Records supplied ▸

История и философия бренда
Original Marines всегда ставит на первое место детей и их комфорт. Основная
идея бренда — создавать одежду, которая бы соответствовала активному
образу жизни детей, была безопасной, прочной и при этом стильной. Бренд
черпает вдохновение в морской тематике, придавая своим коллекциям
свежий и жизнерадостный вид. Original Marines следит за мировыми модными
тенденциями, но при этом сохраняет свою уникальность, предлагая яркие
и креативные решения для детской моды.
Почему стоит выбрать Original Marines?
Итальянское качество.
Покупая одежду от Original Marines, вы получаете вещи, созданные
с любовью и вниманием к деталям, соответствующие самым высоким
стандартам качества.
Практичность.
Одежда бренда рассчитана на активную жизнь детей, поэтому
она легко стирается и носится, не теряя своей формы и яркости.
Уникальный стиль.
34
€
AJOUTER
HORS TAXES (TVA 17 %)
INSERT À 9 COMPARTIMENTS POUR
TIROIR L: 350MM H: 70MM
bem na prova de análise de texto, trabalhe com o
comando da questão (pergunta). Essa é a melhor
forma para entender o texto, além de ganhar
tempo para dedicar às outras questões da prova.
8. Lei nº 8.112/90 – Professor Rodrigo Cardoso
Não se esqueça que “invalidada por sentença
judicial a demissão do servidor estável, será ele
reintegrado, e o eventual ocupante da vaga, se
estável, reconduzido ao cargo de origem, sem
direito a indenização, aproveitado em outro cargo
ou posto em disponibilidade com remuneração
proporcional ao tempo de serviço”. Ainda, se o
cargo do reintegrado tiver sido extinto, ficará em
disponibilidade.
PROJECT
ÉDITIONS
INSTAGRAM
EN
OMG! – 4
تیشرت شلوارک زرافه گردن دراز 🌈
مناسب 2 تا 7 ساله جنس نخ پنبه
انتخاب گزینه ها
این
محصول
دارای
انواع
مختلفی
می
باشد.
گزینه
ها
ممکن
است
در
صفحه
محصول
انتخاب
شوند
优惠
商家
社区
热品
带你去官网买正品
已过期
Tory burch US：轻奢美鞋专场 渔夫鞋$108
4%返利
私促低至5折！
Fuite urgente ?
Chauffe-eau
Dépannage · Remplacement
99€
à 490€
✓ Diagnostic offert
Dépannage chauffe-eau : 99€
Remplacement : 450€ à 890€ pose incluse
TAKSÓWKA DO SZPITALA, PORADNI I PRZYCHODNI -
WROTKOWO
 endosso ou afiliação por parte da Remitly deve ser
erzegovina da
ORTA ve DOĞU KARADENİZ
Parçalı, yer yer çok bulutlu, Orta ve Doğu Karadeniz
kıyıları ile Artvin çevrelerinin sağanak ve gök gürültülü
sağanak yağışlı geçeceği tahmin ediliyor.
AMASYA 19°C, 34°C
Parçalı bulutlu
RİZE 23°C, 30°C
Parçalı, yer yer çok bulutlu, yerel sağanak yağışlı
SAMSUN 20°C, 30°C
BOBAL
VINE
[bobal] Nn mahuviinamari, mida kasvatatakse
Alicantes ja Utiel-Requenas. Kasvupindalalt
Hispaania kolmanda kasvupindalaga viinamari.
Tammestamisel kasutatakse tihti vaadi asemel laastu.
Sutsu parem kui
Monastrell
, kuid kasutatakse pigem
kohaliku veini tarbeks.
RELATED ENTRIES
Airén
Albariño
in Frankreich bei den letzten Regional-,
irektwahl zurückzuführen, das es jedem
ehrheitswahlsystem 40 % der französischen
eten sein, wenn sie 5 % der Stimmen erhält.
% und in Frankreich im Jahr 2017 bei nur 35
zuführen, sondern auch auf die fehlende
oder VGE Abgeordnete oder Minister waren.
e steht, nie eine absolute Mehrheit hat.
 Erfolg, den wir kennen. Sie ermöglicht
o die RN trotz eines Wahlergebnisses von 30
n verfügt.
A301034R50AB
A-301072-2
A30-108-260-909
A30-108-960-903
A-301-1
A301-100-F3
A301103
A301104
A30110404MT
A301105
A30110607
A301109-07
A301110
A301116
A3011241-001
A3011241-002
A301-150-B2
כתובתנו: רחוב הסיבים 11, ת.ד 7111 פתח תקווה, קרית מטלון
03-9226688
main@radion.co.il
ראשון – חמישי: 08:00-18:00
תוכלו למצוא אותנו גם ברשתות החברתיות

Work instruction ▸
Reproduce every entry, word for word.

Answer area ▸
История и философия бренда
Original Marines всегда ставит на первое место детей и их комфорт. Основная
идея бренда — создавать одежду, которая бы соответствовала активному
образу жизни детей, была безопасной, прочной и при этом стильной. Бренд
черпает вдохновение в морской тематике, придавая своим коллекциям
свежий и жизнерадостный вид. Original Marines следит за мировыми модными
тенденциями, но при этом сохраняет свою уникальность, предлагая яркие
и креативные решения для детской моды.
Почему стоит выбрать Original Marines?
Итальянское качество.
Покупая одежду от Original Marines, вы получаете вещи, созданные
с любовью и вниманием к деталям, соответствующие самым высоким
стандартам качества.
Практичность.
Одежда бренда рассчитана на активную жизнь детей, поэтому
она легко стирается и носится, не теряя своей формы и яркости.
Уникальный стиль.
34
€
AJOUTER
HORS TAXES (TVA 17 %)
INSERT À 9 COMPARTIMENTS POUR
TIROIR L: 350MM H: 70MM
bem na prova de análise de texto, trabalhe com o
comando da questão (pergunta). Essa é a melhor
forma para entender o texto, além de ganhar
tempo para dedicar às outras questões da prova.
8. Lei nº 8.112/90 – Professor Rodrigo Cardoso
Não se esqueça que “invalidada por sentença
judicial a demissão do servidor estável, será ele
reintegrado, e o eventual ocupante da vaga, se
estável, reconduzido ao cargo de origem, sem
direito a indenização, aproveitado em outro cargo
ou posto em disponibilidade com remuneração
proporcional ao tempo de serviço”. Ainda, se o
cargo do reintegrado tiver sido extinto, ficará em
disponibilidade.
PROJECT
ÉDITIONS
INSTAGRAM
EN
OMG! – 4
تیشرت شلوارک زرافه گردن دراز 🌈
مناسب 2 تا 7 ساله جنس نخ پنبه
انتخاب گزینه ها
این
محصول
دارای
انواع
مختلفی
می
باشد.
گزینه
ها
ممکن
است
در
صفحه
محصول
انتخاب
شوند
优惠
商家
社区
热品
带你去官网买正品
已过期
Tory burch US：轻奢美鞋专场 渔夫鞋$108
4%返利
私促低至5折！
Fuite urgente ?
Chauffe-eau
Dépannage · Remplacement
99€
à 490€
✓ Diagnostic offert
Dépannage chauffe-eau : 99€
Remplacement : 450€ à 890€ pose incluse
TAKSÓWKA DO SZPITALA, PORADNI I PRZYCHODNI -
WROTKOWO
 endosso ou afiliação por parte da Remitly deve ser
erzegovina da
ORTA ve DOĞU KARADENİZ
Parçalı, yer yer çok bulutlu, Orta ve Doğu Karadeniz
kıyıları ile Artvin çevrelerinin sağanak ve gök gürültülü
sağanak yağışlı geçeceği tahmin ediliyor.
AMASYA 19°C, 34°C
Parçalı bulutlu
RİZE 23°C, 30°C
Parçalı, yer yer çok bulutlu, yerel sağanak yağışlı
SAMSUN 20°C, 30°C
BOBAL
VINE
[bobal] Nn mahuviinamari, mida kasvatatakse
Alicantes ja Utiel-Requenas. Kasvupindalalt
Hispaania kolmanda kasvupindalaga viinamari.
Tammestamisel kasutatakse tihti vaadi asemel laastu.
Sutsu parem kui
Monastrell
, kuid kasutatakse pigem
kohaliku veini tarbeks.
RELATED ENTRIES
Airén
Albariño
in Frankreich bei den letzten Regional-,
irektwahl zurückzuführen, das es jedem
ehrheitswahlsystem 40 % der französischen
eten sein, wenn sie 5 % der Stimmen erhält.
% und in Frankreich im Jahr 2017 bei nur 35
zuführen, sondern auch auf die fehlende
oder VGE Abgeordnete oder Minister waren.
e steht, nie eine absolute Mehrheit hat.
 Erfolg, den wir kennen. Sie ermöglicht
o die RN trotz eines Wahlergebnisses von 30
n verfügt.
A301034R50AB
A-301072-2
A30-108-260-909
A30-108-960-903
A-301-1
A301-100-F3
A301103
A301104
A30110404MT
A301105
A30110607
A301109-07
A301110
A301116
A3011241-001
A3011241-002
A301-150-B2
כתובתנו: רחוב הסיבים 11, ת.ד 7111 פתח תקווה, קרית מטלון
03-9226688
main@radion.co.il
ראשון – חמישי: 08:00-18:00
תוכלו למצוא אותנו גם ברשתות החברתיות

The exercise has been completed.